Common symptoms reported due to mold exposure include:
- Respiratory problems such as wheezing and asthma attacks
- Nasal and sinus congestion or a dry, hacking cough
- Eye irritation
- Nose or throat irritation
- Skin irritation such as rashes or hives
- Nervous system problems such as headaches, memory loss and mood changes
- Aches and pains
Before cleanup begins
- Turn off the main electrical power at the circuit breaker box if the building’s wiring is wet or moldy. Have an electrician check the house’s electrical system before turning power on again.
- Open the house to fresh air when the humidity is lower outside than inside. Use fans and dehumidifiers to remove excess moisture unless mold has already started to grow (fans may spread existing mold).
- Use the furnace or air conditioning only if the ducts and equipment have not been inundated (any forced-air central heating ducts that have come in contact with water or mold should be professionally checked).
- Remove all wet items such as furniture, rugs, bedding, toys and carpeting. Discard soaked or moldy carpeting. Discard all possibly contaminated food products – anything not in a watertight container.
- Interior walls and ceilings: Remove all wet or contaminated porous materials such as ceiling tiles, drywall and wood byproducts. If wallboard is soaked, remove to a foot above the water mark and discard.
- Drain walls by removing baseboard and drilling holes near floor. Dry panel-type wall material by pulling the bottom edge out from studs.
- Check interior of the wall for hidden mold. Remove all wet insulation.
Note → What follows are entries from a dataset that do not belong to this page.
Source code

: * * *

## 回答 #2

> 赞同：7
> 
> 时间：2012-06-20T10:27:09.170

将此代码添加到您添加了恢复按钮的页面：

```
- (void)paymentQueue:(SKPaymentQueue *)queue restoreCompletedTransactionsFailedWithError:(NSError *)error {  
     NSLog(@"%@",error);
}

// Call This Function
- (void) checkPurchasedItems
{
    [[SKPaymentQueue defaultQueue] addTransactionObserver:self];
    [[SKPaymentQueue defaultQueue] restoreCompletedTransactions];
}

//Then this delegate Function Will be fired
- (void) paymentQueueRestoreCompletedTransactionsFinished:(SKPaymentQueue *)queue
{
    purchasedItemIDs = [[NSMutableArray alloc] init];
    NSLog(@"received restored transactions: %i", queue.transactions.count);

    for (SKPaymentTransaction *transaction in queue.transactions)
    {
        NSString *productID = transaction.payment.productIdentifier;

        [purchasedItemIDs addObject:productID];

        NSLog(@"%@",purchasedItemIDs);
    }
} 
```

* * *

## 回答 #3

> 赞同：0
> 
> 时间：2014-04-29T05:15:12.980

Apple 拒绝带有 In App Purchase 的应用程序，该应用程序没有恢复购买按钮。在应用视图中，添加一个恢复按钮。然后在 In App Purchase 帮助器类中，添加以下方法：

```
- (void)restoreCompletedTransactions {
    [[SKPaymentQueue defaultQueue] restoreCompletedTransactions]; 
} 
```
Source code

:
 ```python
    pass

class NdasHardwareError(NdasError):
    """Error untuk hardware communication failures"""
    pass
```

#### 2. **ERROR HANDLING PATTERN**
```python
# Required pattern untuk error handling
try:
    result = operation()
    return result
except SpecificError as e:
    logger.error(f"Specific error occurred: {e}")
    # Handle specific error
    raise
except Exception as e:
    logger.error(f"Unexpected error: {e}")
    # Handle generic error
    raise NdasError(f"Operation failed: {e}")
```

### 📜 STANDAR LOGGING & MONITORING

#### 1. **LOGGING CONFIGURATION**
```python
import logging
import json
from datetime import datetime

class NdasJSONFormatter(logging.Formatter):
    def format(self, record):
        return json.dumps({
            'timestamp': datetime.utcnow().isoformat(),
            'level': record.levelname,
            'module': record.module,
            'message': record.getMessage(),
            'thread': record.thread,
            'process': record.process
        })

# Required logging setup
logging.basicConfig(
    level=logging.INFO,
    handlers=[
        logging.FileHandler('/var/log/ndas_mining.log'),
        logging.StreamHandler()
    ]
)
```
Discard all but rigid insulation, which can be reinstalled after disinfecting and drying.
Take safety precautions
- Make sure the working area is well ventilated.
- Wear gloves, a mask and protect your eyes.
- If mold is present, clean a small test patch. If you feel your health is adversely affected, consider hiring a professional to carry out the work.
- Disinfectants are intended to be applied to already cleaned materials.
- Exercise caution in cleaning and disinfecting molds because they release mold spores when disturbed.
- Never mix bleach with ammonia; fumes from the combination are toxic.
- When discarding items that are contaminated by mold, use extreme caution or hire a professional.
Cleaning hard surfaces
- Wash items such as metal, glass, solid wood, plastic and other non-porous materials with a non-ammonia detergent and hot water. Use a stiff brush on rough surface materials such as concrete. Use a wet-dry shop vacuum to remove water and clean items such as studs or exposed wood framing.
- Disinfect all cleaned surfaces with a 10 percent bleach solution. Let the solution stay on the surface for at least 10 minutes before rinsing with clean water or allowing to dry.
Cleaning porous materials
- This includes upholstered furniture, rugs, bedding, clothing, curtains, books and papers and furniture made of pressed particle materials.
- If an item has been wet for less than 48 hours, it may be able to be cleaned, disinfected with a phenolic or pine oil cleaner. It should then be completely dried and monitored for several days for any fungal growth and odors– if any mold develops, discard the item. If in doubt, throw it out.
- Allow the wet or contaminated area to dry completely (usually two to three days) before beginning to rebuild, replace or return items.